Almost every organisation faced mobile cyber-threats in 2020, according to a new report from Check Point Software, as moves towards remote working pushed mobile security to the forefront of concern for CISOs.
The report was based on data collected from 1,800 organisations from January 1 to December 31 of last year.
97% of these organisations globally experienced mobile attacks from multiple attack vectors, Check Point says, and 93% of these attacks originated in a device network, which includes attempts to trick users into installing a malicious payload via infected websites or URLs, or to steal users’ credentials.
Mobile threats also extended to apps: 46% of organisations surveyed had at least one employee download a malicious mobile app which subsequently threatened the organisation’s network or data.
And at least 40% of mobile devices are vulnerable, Check Point says, due to flaws in their chipsets.
“As we have seen in 2020, the mobile threat landscape has continued to expand with almost every organisation now having experienced an attack,” says Check Point Software vice president of threat prevention Neatsun Ziv.
“And there are more complex threats on the horizon. Cybercriminals are continuing to evolve and adapt their techniques to exploit our growing reliance on mobiles.
“Enterprises need to adopt mobile security solutions which seamlessly protect devices from today’s advanced cyber threats, and users should be careful to use only apps from official app stores to minimise their risk.”
Check Point’s report outlined several other notable concerns regarding mobile threats.
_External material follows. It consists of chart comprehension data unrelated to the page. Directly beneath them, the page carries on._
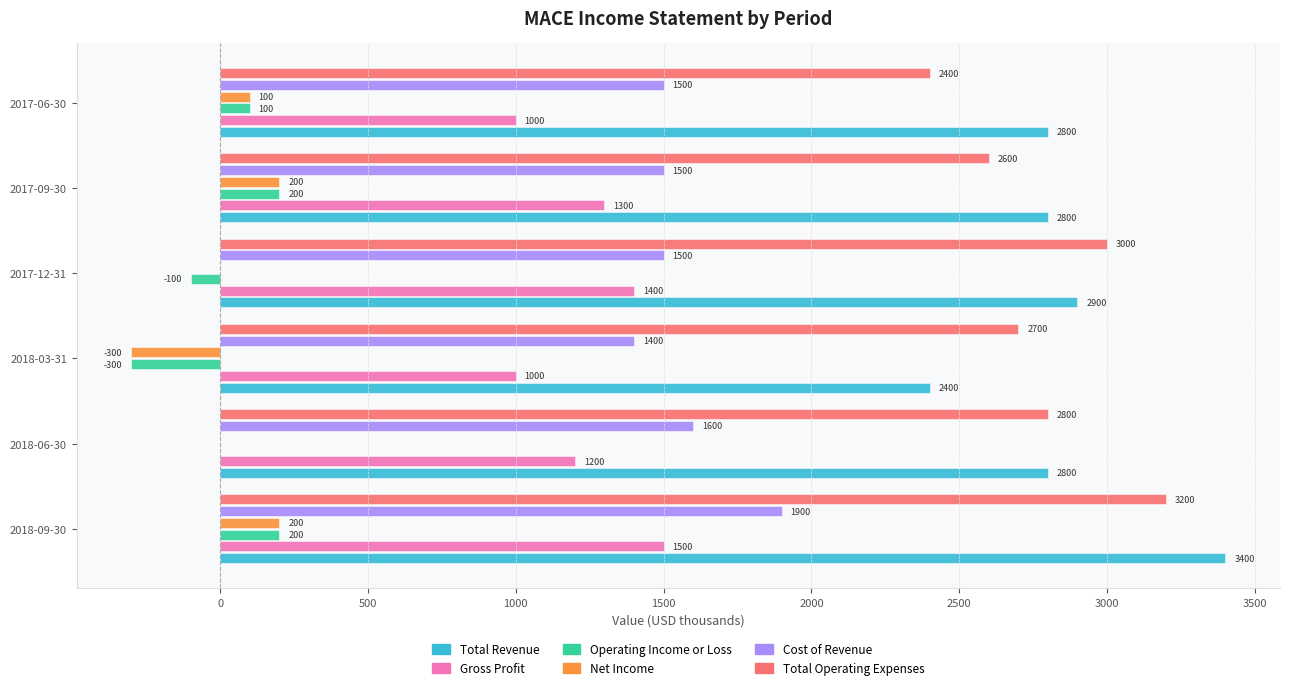

How many distinct data groups are displayed?

6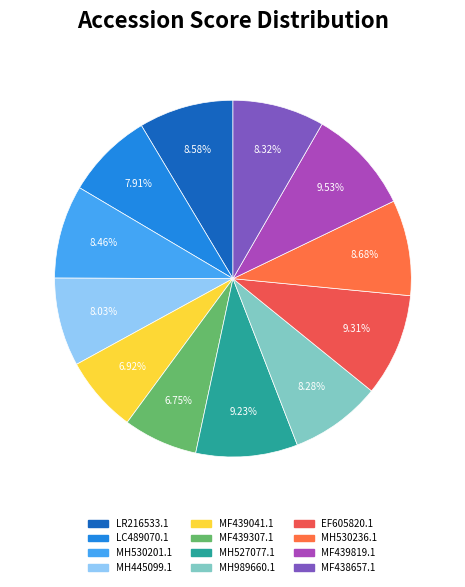

Is LC489070.1 the majority of the pie?

No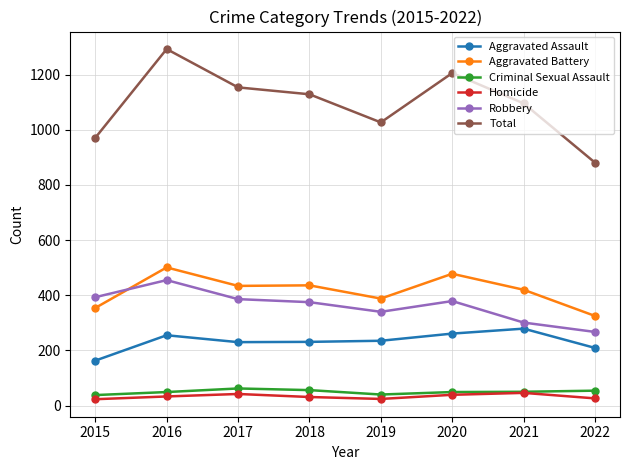

True or false: Criminal Sexual Assault and Aggravated Assault intersect in this chart.

False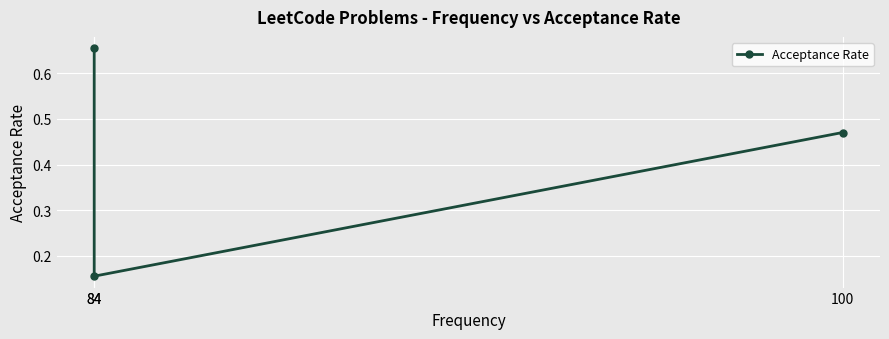

Which category has the lowest value across all series?

84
One such concern is the rise of mobile malware: In 2020, the company found a 15% increase in banking Trojan activity, where users’ mobile banking credentials are at risk of being stolen.
In many cases, cyber attackers spread mobile malware, including Mobile Remote Access Trojans (MRATs), banking trojans, and premium dialers, often hiding the malware in apps that claim to offer COVID-19 related information.
Instances of advanced persistent threat (APT) groups targeting mobile devices have also shot up, according to Check Point. Individuals’ mobiles are a very attractive target for various APT groups, such as Iran’s Rampant Kitten, which has conducted elaborate and sophisticated targeted attacks to spy on users and steal sensitive data.
The report also revealed Check Point’s discovery in 2020 of a new attack, in which threat actors used a large international corporation’s Mobile Device Management (MDM) system to distribute malware to more than 75% of its managed mobile devices – exploiting the solution, which is intended to control how mobiles are used within the enterprise.